GOAL OF THE EXERCISE
Everything in the listing below needs restating exactly, apart from the pictures.

★ ★ ★ ★ ★ ★ ★

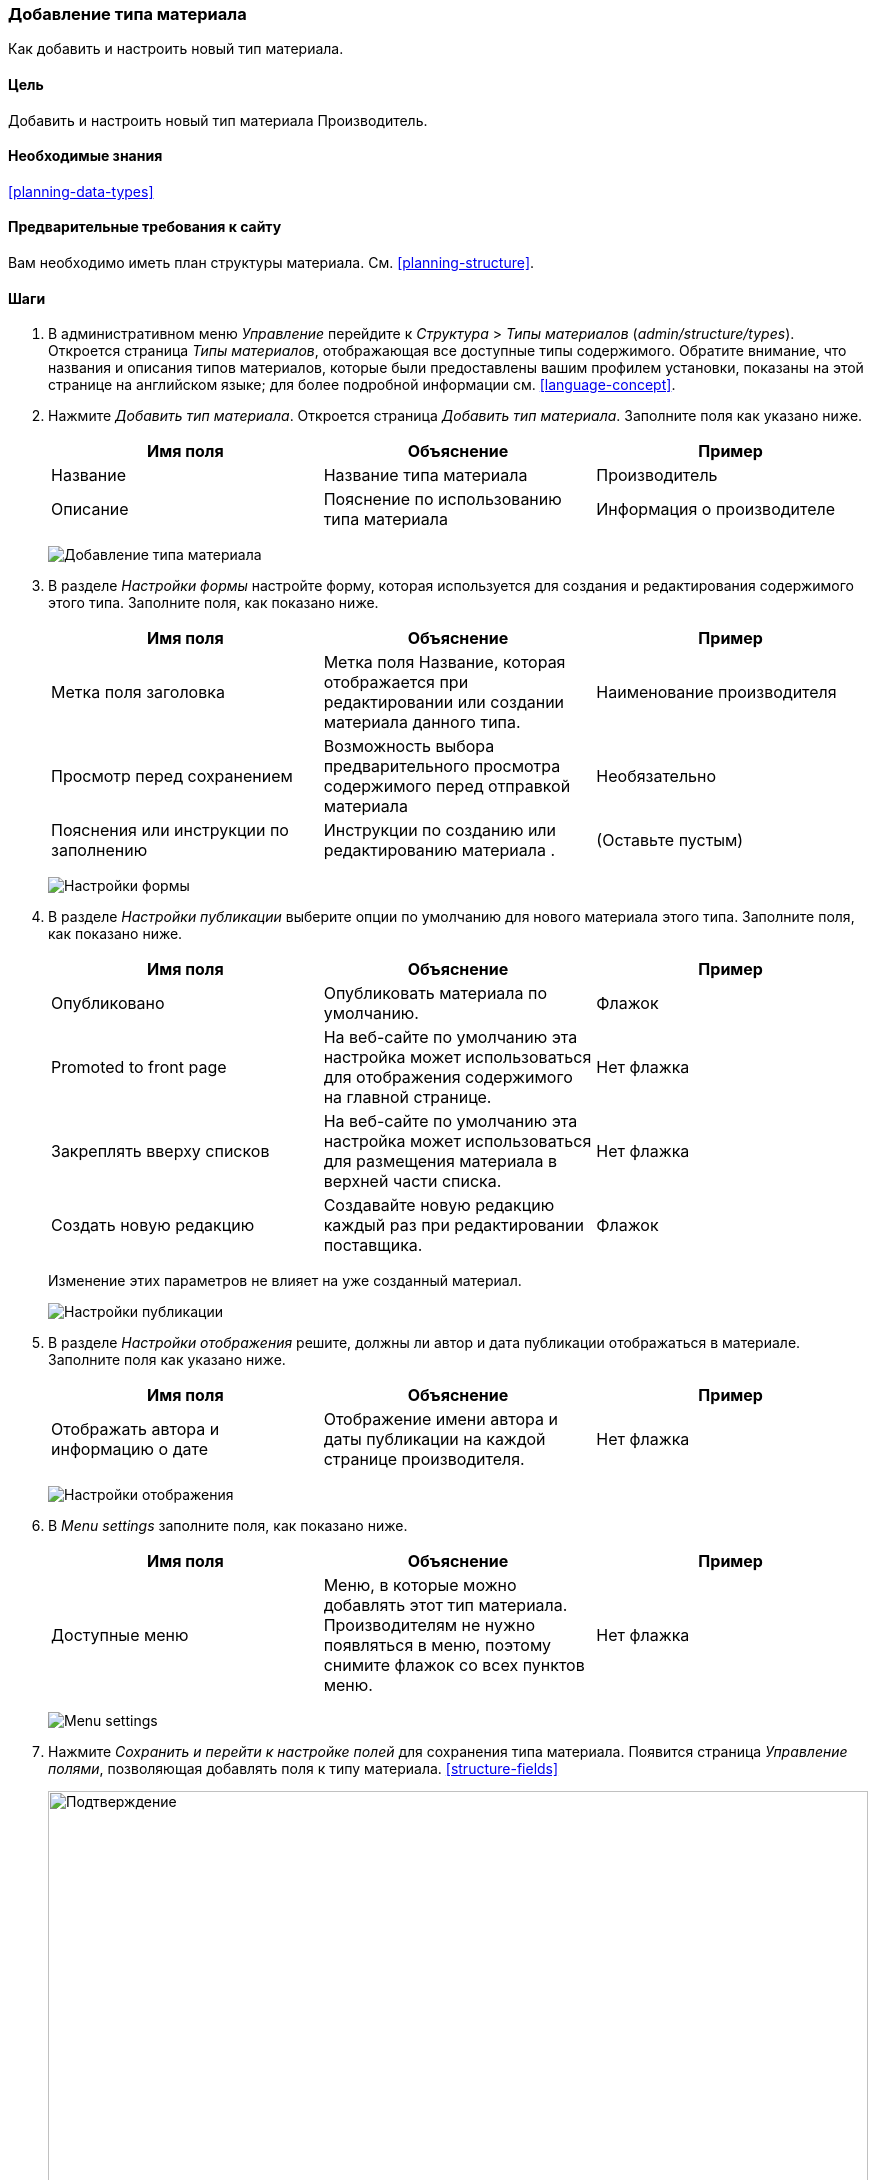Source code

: [[structure-content-type]]

=== Добавление типа материала

[role="summary"]
Как добавить и настроить новый тип материала.

(((Тип материала, добавление)))

==== Цель

Добавить и настроить новый тип материала Производитель.

==== Необходимые знания

<<planning-data-types>>

==== Предварительные требования к сайту

Вам необходимо иметь план структуры материала.  См. <<planning-structure>>.

==== Шаги

. В административном меню _Управление_ перейдите к _Структура_ > _Типы
материалов_ (_admin/structure/types_). Откроется страница _Типы материалов_,
отображающая все доступные типы содержимого. Обратите внимание, что названия
и описания типов материалов, которые были предоставлены вашим профилем
установки, показаны на этой странице на английском языке; для более подробной
информации см. <<language-concept>>.


. Нажмите _Добавить тип материала_. Откроется страница _Добавить тип
материала_. Заполните поля как указано ниже.
+
[width="100%",frame="topbot",options="header"]
|================================
| Имя поля | Объяснение | Пример
| Название | Название типа материала | Производитель
| Описание | Пояснение по использованию типа материала | Информация о производителе
|================================
+
--
// Top of admin/structure/types/add, with Name and Description fields.
image:images/structure-content-type-add.png["Добавление типа материала"]
--

. В разделе _Настройки формы_ настройте форму, которая используется
для создания и редактирования содержимого этого типа. Заполните поля, как
показано ниже.
+
[width="100%",frame="topbot",options="header"]
|================================
| Имя поля | Объяснение | Пример
| Метка поля заголовка | Метка поля Название, которая отображается при редактировании или создании материала данного типа. | Наименование производителя
| Просмотр перед сохранением | Возможность выбора предварительного просмотра содержимого перед отправкой материала | Необязательно
| Пояснения или инструкции по заполнению | Инструкции по созданию или редактированию материала
. | (Оставьте пустым)
|================================
+
--
// Submission form settings section of admin/structure/types/add.
image:images/structure-content-type-add-submission-form-settings.png["Настройки формы"]
--

. В разделе _Настройки публикации_ выберите опции по умолчанию для нового
материала этого типа. Заполните поля, как показано ниже.
+
[width="100%",frame="topbot",options="header"]
|================================
| Имя поля | Объяснение | Пример
| Опубликовано | Опубликовать материала по умолчанию. | Флажок
| Promoted to front page | На веб-сайте по умолчанию эта настройка может использоваться для отображения содержимого на главной странице. | Нет флажка
| Закреплять вверху списков | На веб-сайте по умолчанию эта настройка может использоваться для размещения материала в верхней части списка. | Нет флажка
| Создать новую редакцию | Создавайте новую редакцию каждый раз при редактировании поставщика. | Флажок
|================================
+
Изменение этих параметров не влияет на уже созданный материал.
+
--
// Publishing settings section of admin/structure/types/add.
image:images/structure-content-type-add-Publishing-Options.png["Настройки публикации"]
--

. В разделе _Настройки отображения_ решите, должны ли автор и дата публикации
отображаться в материале. Заполните поля как указано ниже.
+
[width="100%",frame="topbot",options="header"]
|================================
| Имя поля | Объяснение | Пример
| Отображать автора и информацию о дате | Отображение имени автора и даты публикации на каждой странице производителя. | Нет флажка
|================================
+
--
// Display settings section of admin/structure/types/add.
image:images/structure-content-type-add-Display-settings.png["Настройки отображения"]
--

. В _Menu settings_ заполните поля, как показано ниже.
+
[width="100%",frame="topbot",options="header"]
|================================
| Имя поля | Объяснение | Пример
| Доступные меню | Меню, в которые можно добавлять этот тип материала. Производителям не нужно появляться в меню, поэтому снимите флажок со всех пунктов меню. | Нет флажка
|================================
+
--
// Menu settings section of admin/structure/types/add.
image:images/structure-content-type-add-Menu-settings.png["Menu settings"]
--

. Нажмите _Сохранить и перейти к настройке полей_ для сохранения типа
материала. Появится страница _Управление полями_, позволяющая добавлять поля к
типу материала.  <<structure-fields>>
+
--
// Manage fields page after adding Vendor content type.
image:images/structure-content-type-add-confirmation.png["Подтверждение",
width="100%"]
--

. Выполните те же действия для создания типа материала рецептов блюд.
Пример значений полей в формах, отличающихся от приведенных выше:
+
[width="100%",frame="topbot",options="header"]
|================================
| Имя поля | Объяснение
| Название | Рецепт
| Описание | Рецепт, представленный производителем
| Настройки формы - Заголовок | Название рецепта
|================================


==== Расширьте свое понимание

* <<structure-fields>>

* Установите и настройте https://www.drupal.org/project/pathauto[модуль
Pathauto] так, чтобы элементы содержимого автоматически генерировали
псевдонимы URL-ы/путь. Смотрите <<<content-paths>> для получения дополнительной
информации о URL-адресах вашего сайта, <<extend-module-find>> для получения
инструкций по поиску модулей и <<extend-module-install>> для
получения инструкций по загрузке и установке модулей.

// ==== Related concepts

==== Видео

// Video from Drupalize.Me.
video::https://www.youtube-nocookie.com/embed/vyvqiaaGM1k[title="Adding a Content Type"]

// ==== Additional resources


*Авторы*

Написано и отредактировано https://www.drupal.org/u/sree[Sree Veturi],
https://www.drupal.org/u/batigolix[Boris Doesborg] и
https://www.drupal.org/u/jhodgdon[Jennifer Hodgdon].

Переведено: https://www.drupal.org/u/igorsh[Игорь Шабальников].
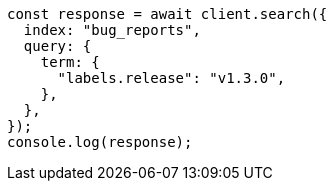 // This file is autogenerated, DO NOT EDIT
// Use `node scripts/generate-docs-examples.js` to generate the docs examples

[source, js]
----
const response = await client.search({
  index: "bug_reports",
  query: {
    term: {
      "labels.release": "v1.3.0",
    },
  },
});
console.log(response);
----
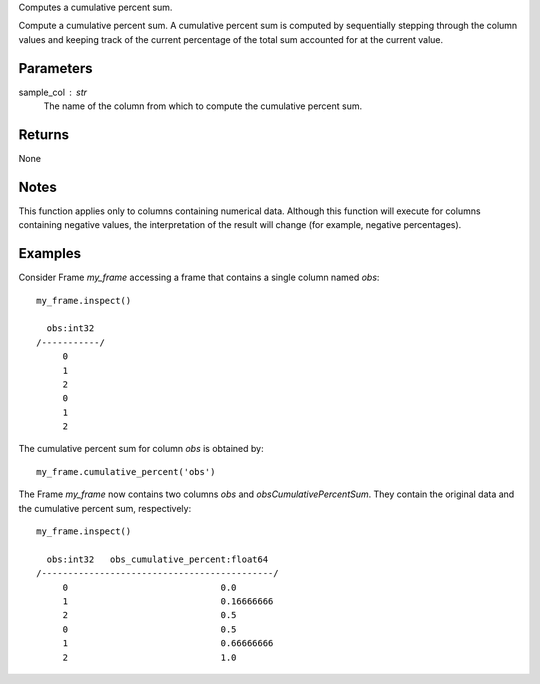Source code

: Computes a cumulative percent sum.

Compute a cumulative percent sum.
A cumulative percent sum is computed by sequentially stepping through the
column values and keeping track of the current percentage of the total sum
accounted for at the current value.

Parameters
----------
sample_col : str
    The name of the column from which to compute the cumulative percent sum.

Returns
-------
None

Notes
-----
This function applies only to columns containing numerical data.
Although this function will execute for columns containing negative
values, the interpretation of the result will change (for example,
negative percentages).

Examples
--------
Consider Frame *my_frame* accessing a frame that contains a single
column named *obs*::

    my_frame.inspect()

      obs:int32
    /-----------/
         0
         1
         2
         0
         1
         2

The cumulative percent sum for column *obs* is obtained by::

    my_frame.cumulative_percent('obs')

The Frame *my_frame* now contains two columns *obs* and
*obsCumulativePercentSum*.
They contain the original data and the cumulative percent sum,
respectively::

    my_frame.inspect()

      obs:int32   obs_cumulative_percent:float64
    /--------------------------------------------/
         0                             0.0
         1                             0.16666666
         2                             0.5
         0                             0.5
         1                             0.66666666
         2                             1.0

★ ★ ★ ★ ★ ★ ★

ANSWER FOR THE TASK
Source code

: [[structure-content-type]]

=== Добавление типа материала

[role="summary"]
Как добавить и настроить новый тип материала.

(((Тип материала, добавление)))

==== Цель

Добавить и настроить новый тип материала Производитель.

==== Необходимые знания

<<planning-data-types>>

==== Предварительные требования к сайту

Вам необходимо иметь план структуры материала.  См. <<planning-structure>>.

==== Шаги

. В административном меню _Управление_ перейдите к _Структура_ > _Типы
материалов_ (_admin/structure/types_). Откроется страница _Типы материалов_,
отображающая все доступные типы содержимого. Обратите внимание, что названия
и описания типов материалов, которые были предоставлены вашим профилем
установки, показаны на этой странице на английском языке; для более подробной
информации см. <<language-concept>>.


. Нажмите _Добавить тип материала_. Откроется страница _Добавить тип
материала_. Заполните поля как указано ниже.
+
[width="100%",frame="topbot",options="header"]
|================================
| Имя поля | Объяснение | Пример
| Название | Название типа материала | Производитель
| Описание | Пояснение по использованию типа материала | Информация о производителе
|================================
+
--
// Top of admin/structure/types/add, with Name and Description fields.
image:images/structure-content-type-add.png["Добавление типа материала"]
--

. В разделе _Настройки формы_ настройте форму, которая используется
для создания и редактирования содержимого этого типа. Заполните поля, как
показано ниже.
+
[width="100%",frame="topbot",options="header"]
|================================
| Имя поля | Объяснение | Пример
| Метка поля заголовка | Метка поля Название, которая отображается при редактировании или создании материала данного типа. | Наименование производителя
| Просмотр перед сохранением | Возможность выбора предварительного просмотра содержимого перед отправкой материала | Необязательно
| Пояснения или инструкции по заполнению | Инструкции по созданию или редактированию материала
. | (Оставьте пустым)
|================================
+
--
// Submission form settings section of admin/structure/types/add.
image:images/structure-content-type-add-submission-form-settings.png["Настройки формы"]
--

. В разделе _Настройки публикации_ выберите опции по умолчанию для нового
материала этого типа. Заполните поля, как показано ниже.
+
[width="100%",frame="topbot",options="header"]
|================================
| Имя поля | Объяснение | Пример
| Опубликовано | Опубликовать материала по умолчанию. | Флажок
| Promoted to front page | На веб-сайте по умолчанию эта настройка может использоваться для отображения содержимого на главной странице. | Нет флажка
| Закреплять вверху списков | На веб-сайте по умолчанию эта настройка может использоваться для размещения материала в верхней части списка. | Нет флажка
| Создать новую редакцию | Создавайте новую редакцию каждый раз при редактировании поставщика. | Флажок
|================================
+
Изменение этих параметров не влияет на уже созданный материал.
+
--
// Publishing settings section of admin/structure/types/add.
image:images/structure-content-type-add-Publishing-Options.png["Настройки публикации"]
--

. В разделе _Настройки отображения_ решите, должны ли автор и дата публикации
отображаться в материале. Заполните поля как указано ниже.
+
[width="100%",frame="topbot",options="header"]
|================================
| Имя поля | Объяснение | Пример
| Отображать автора и информацию о дате | Отображение имени автора и даты публикации на каждой странице производителя. | Нет флажка
|================================
+
--
// Display settings section of admin/structure/types/add.
image:images/structure-content-type-add-Display-settings.png["Настройки отображения"]
--

. В _Menu settings_ заполните поля, как показано ниже.
+
[width="100%",frame="topbot",options="header"]
|================================
| Имя поля | Объяснение | Пример
| Доступные меню | Меню, в которые можно добавлять этот тип материала. Производителям не нужно появляться в меню, поэтому снимите флажок со всех пунктов меню. | Нет флажка
|================================
+
--
// Menu settings section of admin/structure/types/add.
image:images/structure-content-type-add-Menu-settings.png["Menu settings"]
--

. Нажмите _Сохранить и перейти к настройке полей_ для сохранения типа
материала. Появится страница _Управление полями_, позволяющая добавлять поля к
типу материала.  <<structure-fields>>
+
--
// Manage fields page after adding Vendor content type.
image:images/structure-content-type-add-confirmation.png["Подтверждение",
width="100%"]
--

. Выполните те же действия для создания типа материала рецептов блюд.
Пример значений полей в формах, отличающихся от приведенных выше:
+
[width="100%",frame="topbot",options="header"]
|================================
| Имя поля | Объяснение
| Название | Рецепт
| Описание | Рецепт, представленный производителем
| Настройки формы - Заголовок | Название рецепта
|================================


==== Расширьте свое понимание

* <<structure-fields>>

* Установите и настройте https://www.drupal.org/project/pathauto[модуль
Pathauto] так, чтобы элементы содержимого автоматически генерировали
псевдонимы URL-ы/путь. Смотрите <<<content-paths>> для получения дополнительной
информации о URL-адресах вашего сайта, <<extend-module-find>> для получения
инструкций по поиску модулей и <<extend-module-install>> для
получения инструкций по загрузке и установке модулей.

// ==== Related concepts

==== Видео

// Video from Drupalize.Me.
video::https://www.youtube-nocookie.com/embed/vyvqiaaGM1k[title="Adding a Content Type"]

// ==== Additional resources


*Авторы*

Написано и отредактировано https://www.drupal.org/u/sree[Sree Veturi],
https://www.drupal.org/u/batigolix[Boris Doesborg] и
https://www.drupal.org/u/jhodgdon[Jennifer Hodgdon].

Переведено: https://www.drupal.org/u/igorsh[Игорь Шабальников].
 // This file is autogenerated, DO NOT EDIT
// Use `node scripts/generate-docs-examples.js` to generate the docs examples

[source, js]
----
const response = await client.search({
  index: "bug_reports",
  query: {
    term: {
      "labels.release": "v1.3.0",
    },
  },
});
console.log(response);
----
Source code

: Computes a cumulative percent sum.

Compute a cumulative percent sum.
A cumulative percent sum is computed by sequentially stepping through the
column values and keeping track of the current percentage of the total sum
accounted for at the current value.

Parameters
----------
sample_col : str
    The name of the column from which to compute the cumulative percent sum.

Returns
-------
None

Notes
-----
This function applies only to columns containing numerical data.
Although this function will execute for columns containing negative
values, the interpretation of the result will change (for example,
negative percentages).

Examples
--------
Consider Frame *my_frame* accessing a frame that contains a single
column named *obs*::

    my_frame.inspect()

      obs:int32
    /-----------/
         0
         1
         2
         0
         1
         2

The cumulative percent sum for column *obs* is obtained by::

    my_frame.cumulative_percent('obs')

The Frame *my_frame* now contains two columns *obs* and
*obsCumulativePercentSum*.
They contain the original data and the cumulative percent sum,
respectively::

    my_frame.inspect()

      obs:int32   obs_cumulative_percent:float64
    /--------------------------------------------/
         0                             0.0
         1                             0.16666666
         2                             0.5
         0                             0.5
         1                             0.66666666
         2                             1.0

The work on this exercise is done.